As we moved into the new Millennium, and globalization continued, travel, ironically, became more and more of an unpleasant experience.  My last great holiday abroad with my mother was in March 2002.  We booked a tour of Naples, Sorrento, Rome, and Florence.  Besides 9/11, Grandma had died in October 2001, and I suffered a terrible back accident (which eventually required five spinal surgeries) in November.  My enthusiasm and exhilaration about returning to Italy after sixteen years served as a panacea to my two broken vertebrae.  I hobbled on cobblestone streets and the ruins of Pompeii with a cane. We had an absolutely perfect afternoon shopping the Via Condotti in Rome as I pursued, and purchased, a Salvatore Ferragamo red wallet.  After this fantastic leather acquisition, Mommy and I had perfect tiramisu in the Piazza Navona.  Before we got to our final destination in Italy, Florence, I took a tumble in a Roman trattoria, causing further injury to my back.

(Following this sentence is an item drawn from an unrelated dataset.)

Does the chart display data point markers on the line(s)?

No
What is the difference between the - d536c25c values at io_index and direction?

Once in Florence, my pain forced me to take to the bed in our hotel room.  I was  concerned about my mother due to my assumption that she, an "older" woman of sixty-three might not be as "worldwise" as me.  My mother rose to the challenge and stunned me.  Her first errand was to find an English language edition a book to keep my mind occupied, and she obtained a paperback of  Bag of Bones by Stephen King.  Then she found the best gelato place in Florence, and it happened to be located but a short distance from our hotel.  This conquest made her braver, and she kept spanning out further and further.  Within three days she had found a top-rate fine jeweler.  She returned to our room with small black velvet bags containing gold jewelry which she, always putting others first, had bought for herself!  My mother insisted on taking me to the establishment, and I watched in stunned silence as she bargained for a platinum and diamond bracelet.

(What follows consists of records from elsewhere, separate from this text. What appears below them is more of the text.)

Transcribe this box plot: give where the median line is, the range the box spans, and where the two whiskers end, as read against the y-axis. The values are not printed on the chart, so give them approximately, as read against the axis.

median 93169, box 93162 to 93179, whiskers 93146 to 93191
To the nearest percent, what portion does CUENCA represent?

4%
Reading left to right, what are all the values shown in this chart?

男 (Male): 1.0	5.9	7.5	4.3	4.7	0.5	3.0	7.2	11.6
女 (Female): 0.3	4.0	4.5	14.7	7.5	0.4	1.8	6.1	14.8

Later this month, nearly thirteen years later, at her request, Mommy and I return to Florence to celebrate her seventy-sixth birthday.  (I shall be fifty-two in December.)  While I do not expect that the capital of the Renaissance will have changed greatly, I have had to recognize that she and I have. I'm preparing carry-on bags for each of us which contain a lot of over-the-counter medications for our various aches and pains. Aging affects us both.  We cannot turn the clocks back and become younger versions of ourselves.  I've also procured several books for Mommy, and loaded up my ebook reader. While we may not return to the past, we can continue to explore our present and dream of the future. This opportunity to share La Dolce Vita with my mother is more valuable to me than all the jewelry in Florence.